Put every line from all the rows below into a numbered list, skipping any blank lines. Leave the pictures out of your answer.

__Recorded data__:
______________________________
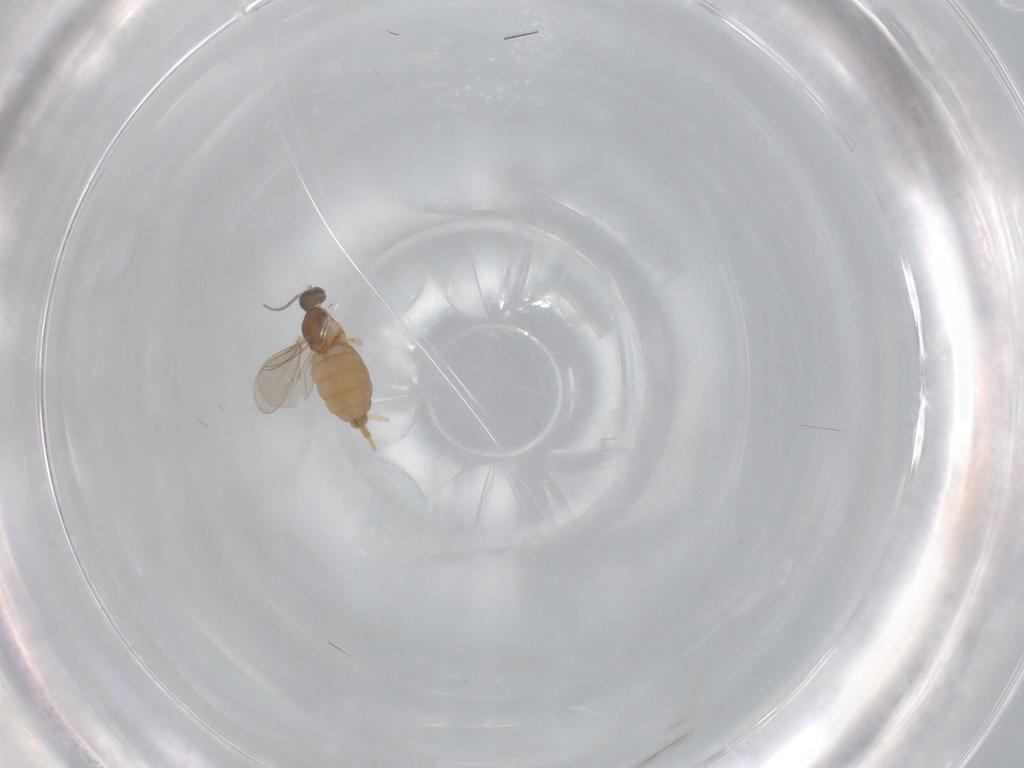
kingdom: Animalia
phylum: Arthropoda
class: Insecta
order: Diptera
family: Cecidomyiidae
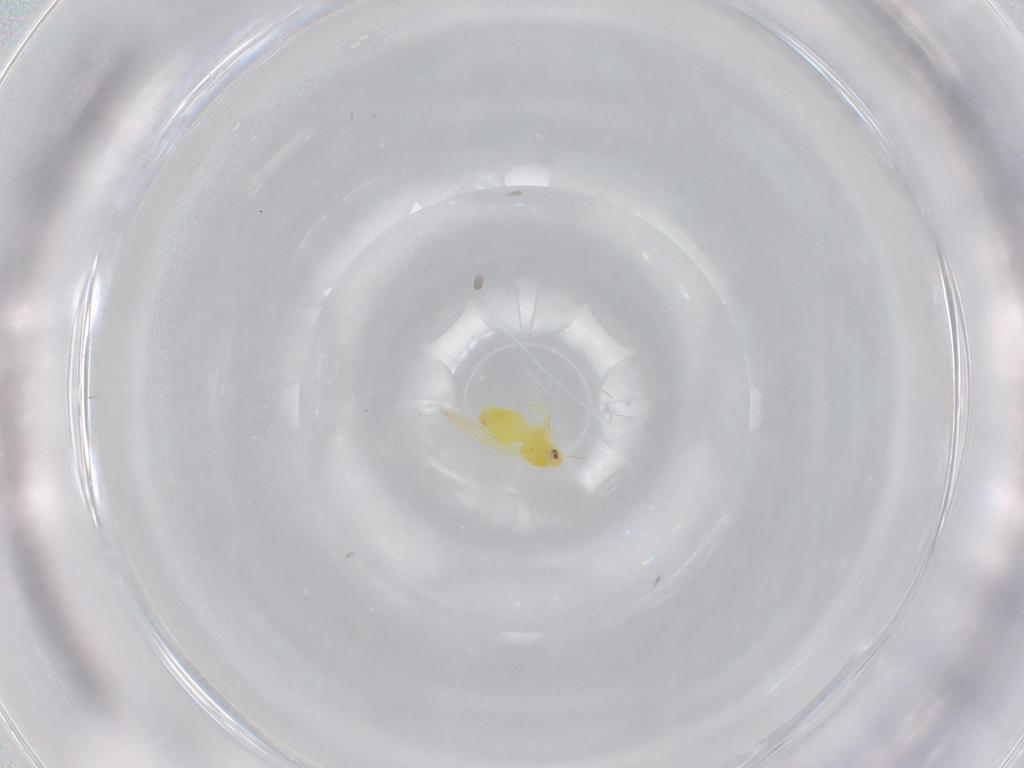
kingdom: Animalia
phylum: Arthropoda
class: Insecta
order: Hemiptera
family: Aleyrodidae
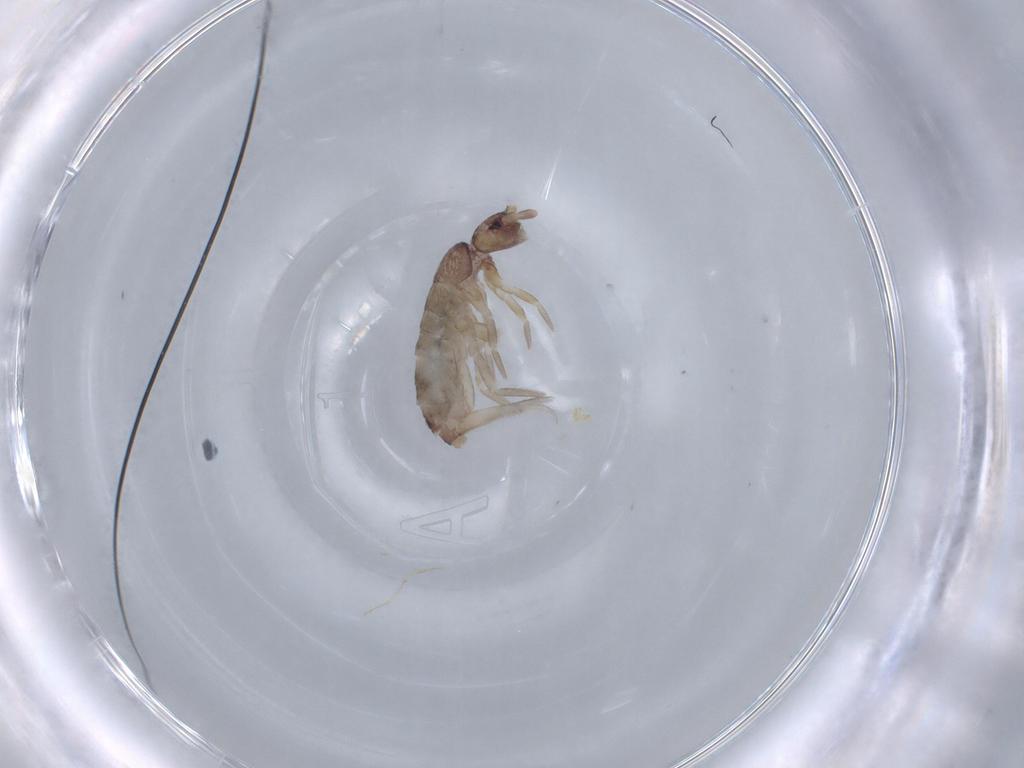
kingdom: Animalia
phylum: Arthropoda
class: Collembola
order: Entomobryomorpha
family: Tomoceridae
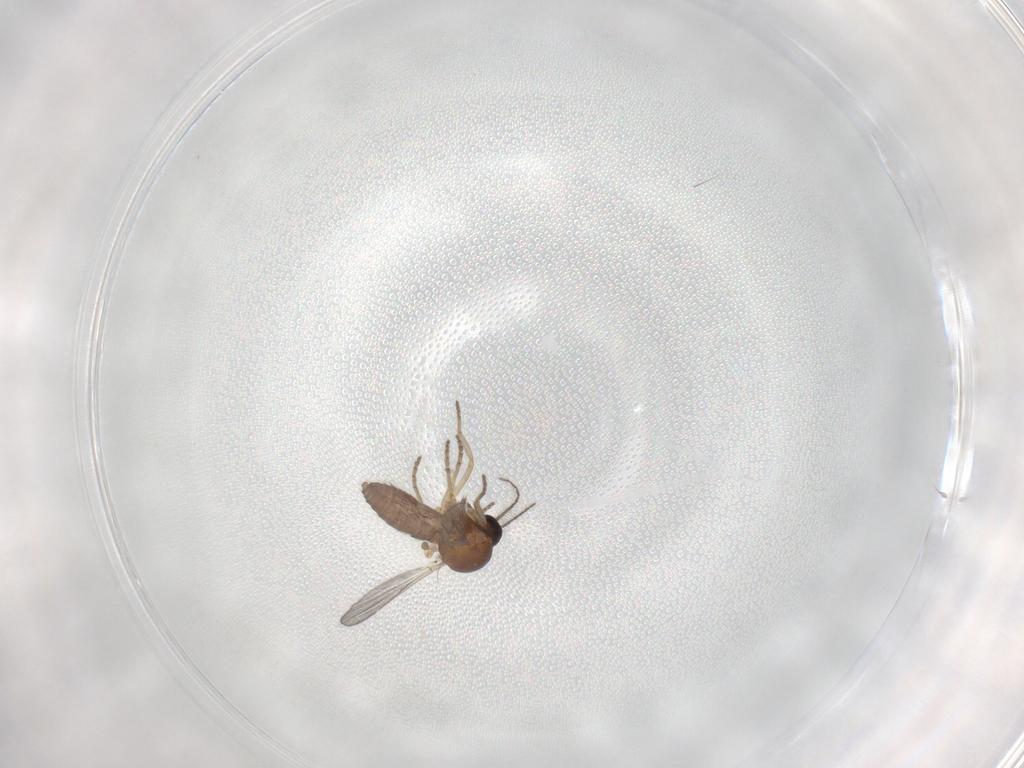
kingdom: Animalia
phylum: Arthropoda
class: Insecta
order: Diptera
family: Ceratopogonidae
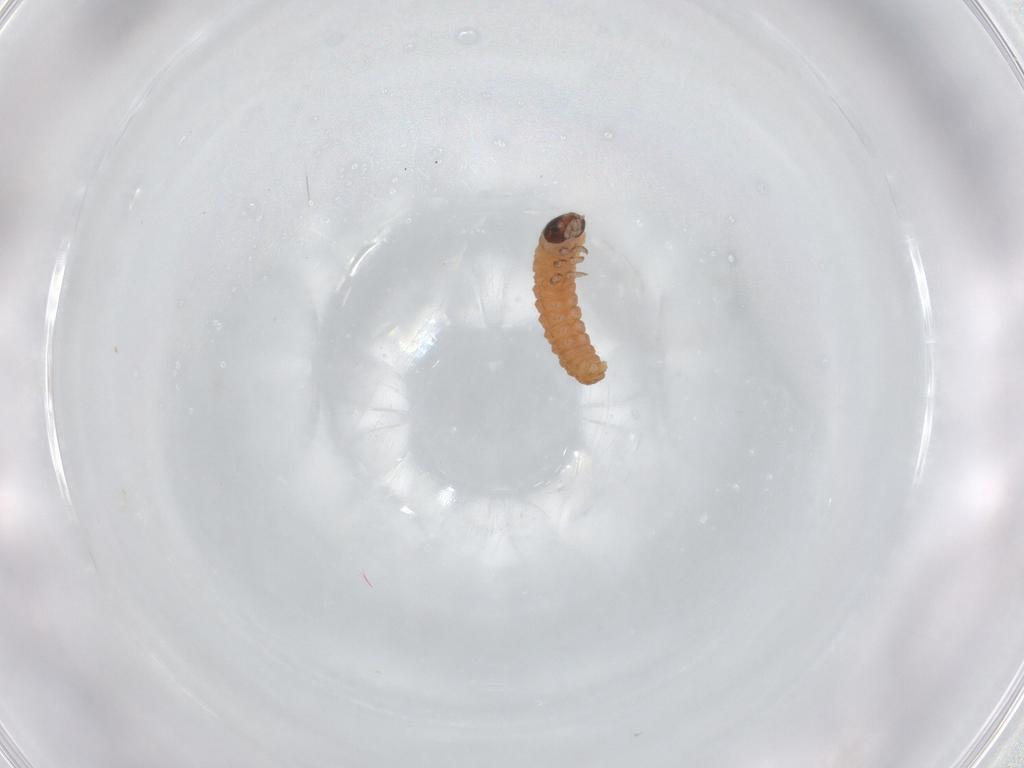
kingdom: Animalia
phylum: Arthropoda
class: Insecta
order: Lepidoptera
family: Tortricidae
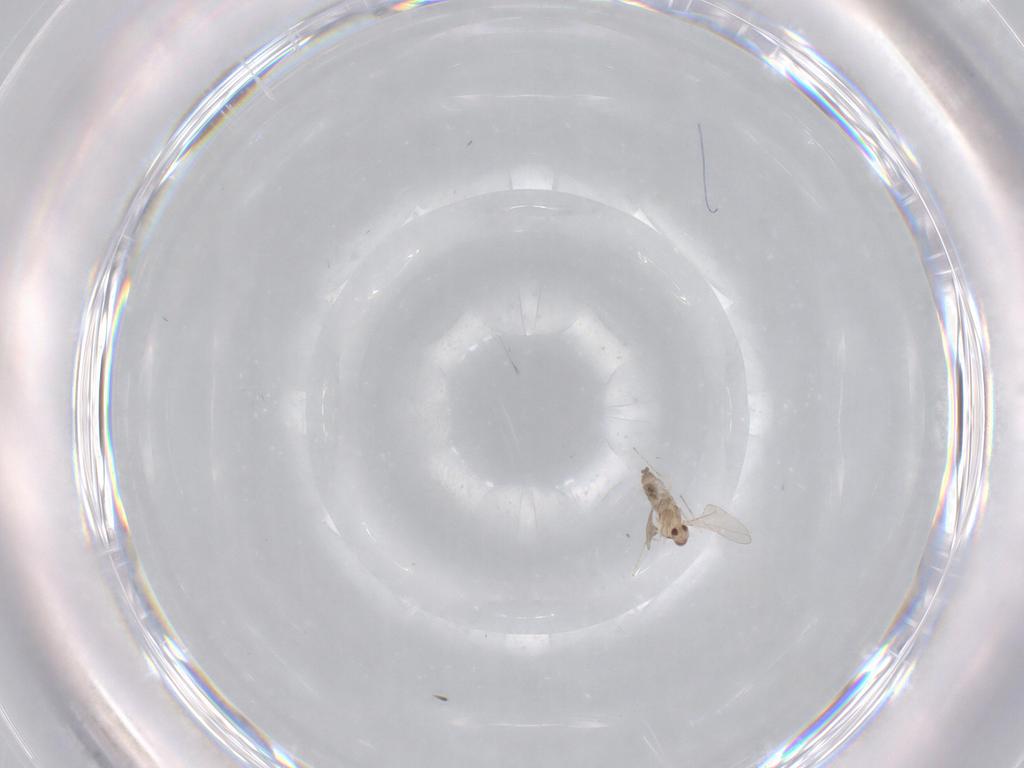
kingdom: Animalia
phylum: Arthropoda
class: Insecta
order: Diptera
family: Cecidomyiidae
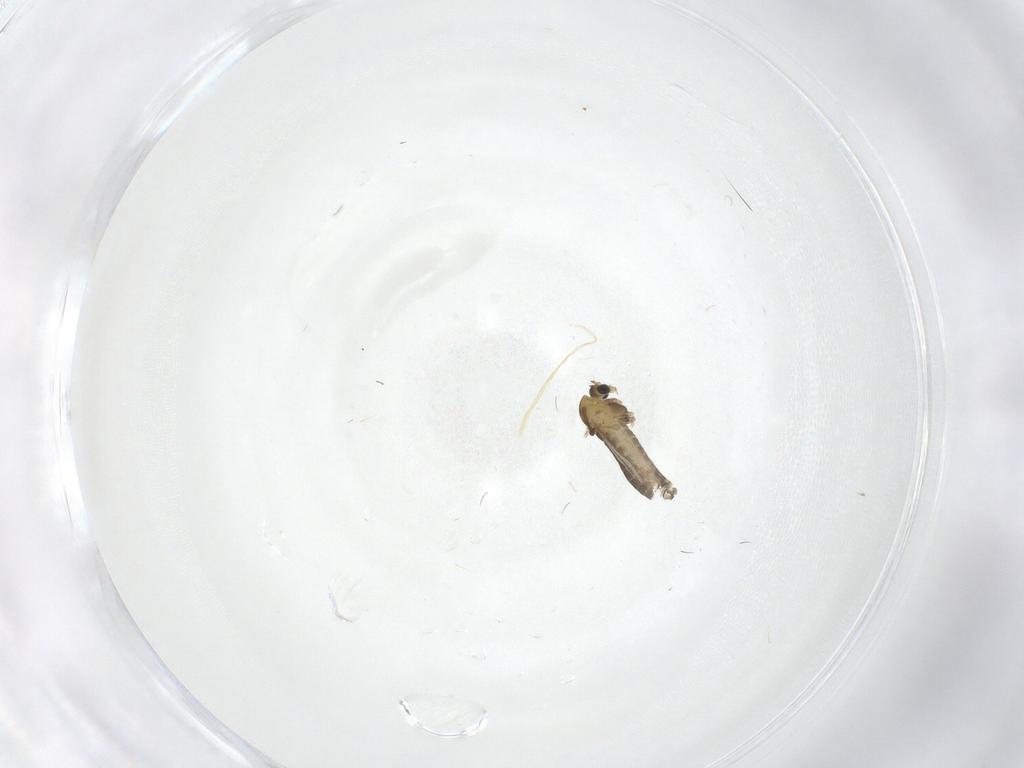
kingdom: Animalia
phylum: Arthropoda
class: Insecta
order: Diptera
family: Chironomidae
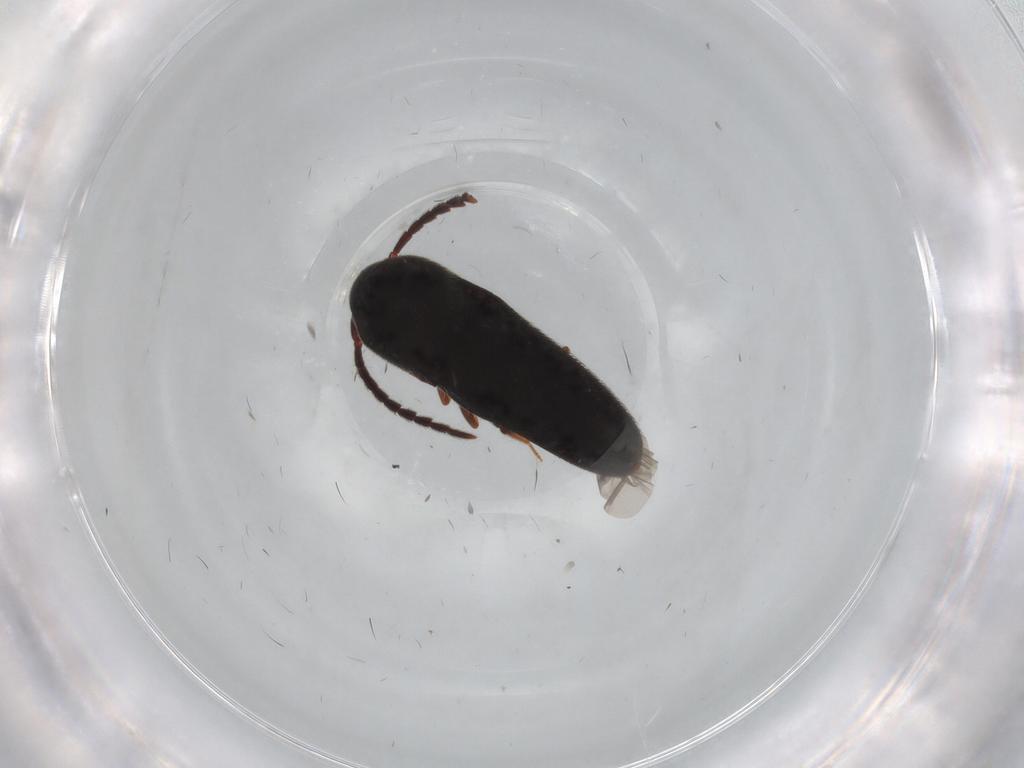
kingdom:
______________________________
__Solved problem__:
1. kingdom: Animalia
2. phylum: Arthropoda
3. class: Insecta
4. order: Diptera
5. family: Cecidomyiidae
6. kingdom: Animalia
7. phylum: Arthropoda
8. class: Insecta
9. order: Hemiptera
10. family: Aleyrodidae
11. kingdom: Animalia
12. phylum: Arthropoda
13. class: Collembola
14. order: Entomobryomorpha
15. family: Tomoceridae
16. kingdom: Animalia
17. phylum: Arthropoda
18. class: Insecta
19. order: Diptera
20. family: Ceratopogonidae
21. kingdom: Animalia
22. phylum: Arthropoda
23. class: Insecta
24. order: Lepidoptera
25. family: Tortricidae
26. kingdom: Animalia
27. phylum: Arthropoda
28. class: Insecta
29. order: Diptera
30. family: Cecidomyiidae
31. kingdom: Animalia
32. phylum: Arthropoda
33. class: Insecta
34. order: Diptera
35. family: Chironomidae
36. kingdom:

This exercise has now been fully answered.